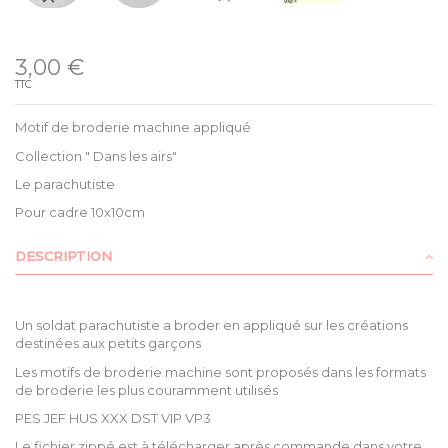
Disponible
3,00 €
TTC
Motif de broderie machine appliqué
Collection " Dans les airs"
Le parachutiste
Pour cadre 10x10cm
DESCRIPTION
Un soldat parachutiste a broder en appliqué sur les créations
destinées aux petits garçons
Les motifs de broderie machine sont proposés dans les formats
de broderie les plus couramment utilisés
PES JEF HUS XXX DST VIP VP3
Le fichier zippé est à télécharger après commande dans votre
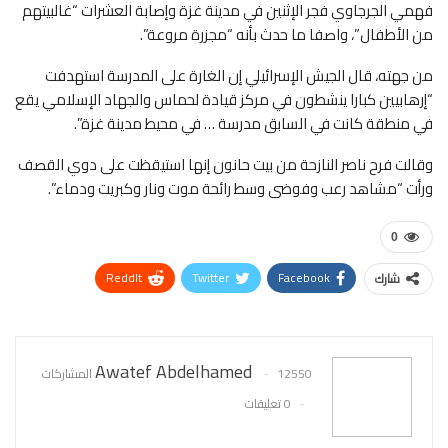
فهمي الجرجاوي فجر الإثنين في مدينة غزة وإصابة العشرات “غالبيتهم
من الأطفال”، واصفا ما حدث بأنه “مجزرة مروعة”.
من جهته، قال الجيش الإسرائيلي إن الغارة على المدرسة استهدفت
“إرهابيين كبارا ينشطون في مركز قيادة لحماس والجهاد الإسلامي يقع
في منطقة كانت في السابق مدرسة … في محيط مدينة غزة”.
وقالت فرح ناصر النازحة من بيت حانون إنها استيقظت على دوي القصف
ورأت “مشاهد رعب وفوضى وسط رائحة موت ونار وكبريت ودماء”.
0
ReddIt
Twitter
Facebook
شارك
WhatsApp
Pinterest
البريد الإلكتروني
Awatef Abdelhamed
12550 المشاركات
0 تعليقات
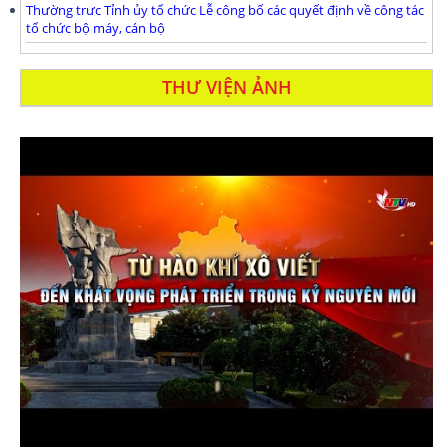
Thường trưc Tỉnh ủy tổ chức Lễ công bố các quyết định về công tác
tổ chức bộ máy, cán bộ
THƯ VIỆN ẢNH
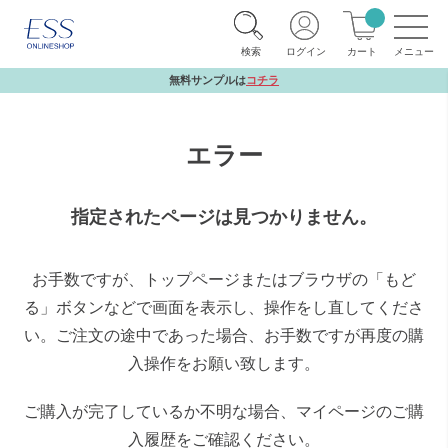
検索
ログイン
カート
無料サンプルは
コチラ
エラー
指定されたページは見つかりません。
お手数ですが、トップページまたはブラウザの「もど
る」ボタンなどで画面を表示し、操作をし直してくださ
い。ご注文の途中であった場合、お手数ですが再度の購
入操作をお願い致します。
ご購入が完了しているか不明な場合、マイページのご購
入履歴をご確認ください。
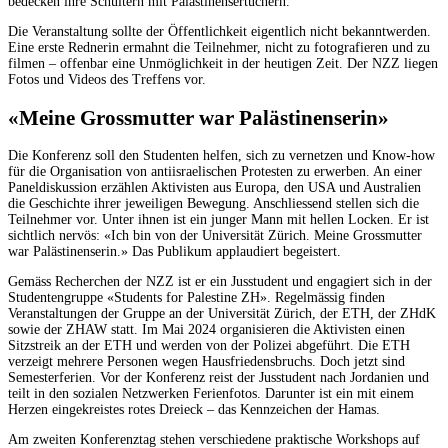
bedecken ihre Schultern mit Palästinensertüchern.
Die Veranstaltung sollte der Öffentlichkeit eigentlich nicht bekanntwerden.
Eine erste Rednerin ermahnt die Teilnehmer, nicht zu fotografieren und zu
filmen – offenbar eine Unmöglichkeit in der heutigen Zeit. Der NZZ liegen
Fotos und Videos des Treffens vor.
«Meine Grossmutter war Palästinenserin»
Die Konferenz soll den Studenten helfen, sich zu vernetzen und Know-how
für die Organisation von antiisraelischen Protesten zu erwerben. An einer
Paneldiskussion erzählen Aktivisten aus Europa, den USA und Australien
die Geschichte ihrer jeweiligen Bewegung. Anschliessend stellen sich die
Teilnehmer vor. Unter ihnen ist ein junger Mann mit hellen Locken. Er ist
sichtlich nervös: «Ich bin von der Universität Zürich. Meine Grossmutter
war Palästinenserin.» Das Publikum applaudiert begeistert.
Gemäss Recherchen der NZZ ist er ein Jusstudent und engagiert sich in der
Studentengruppe «Students for Palestine ZH». Regelmässig finden
Veranstaltungen der Gruppe an der Universität Zürich, der ETH, der ZHdK
sowie der ZHAW statt. Im Mai 2024 organisieren die Aktivisten einen
Sitzstreik an der ETH und werden von der Polizei abgeführt. Die ETH
verzeigt mehrere Personen wegen Hausfriedensbruchs. Doch jetzt sind
Semesterferien. Vor der Konferenz reist der Jusstudent nach Jordanien und
teilt in den sozialen Netzwerken Ferienfotos. Darunter ist ein mit einem
Herzen eingekreistes rotes Dreieck – das Kennzeichen der Hamas.
Am zweiten Konferenztag stehen verschiedene praktische Workshops auf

▬▬▬▬▬▬

Figure out how many lines of the data hold "Zürich", and answer with the number only.

2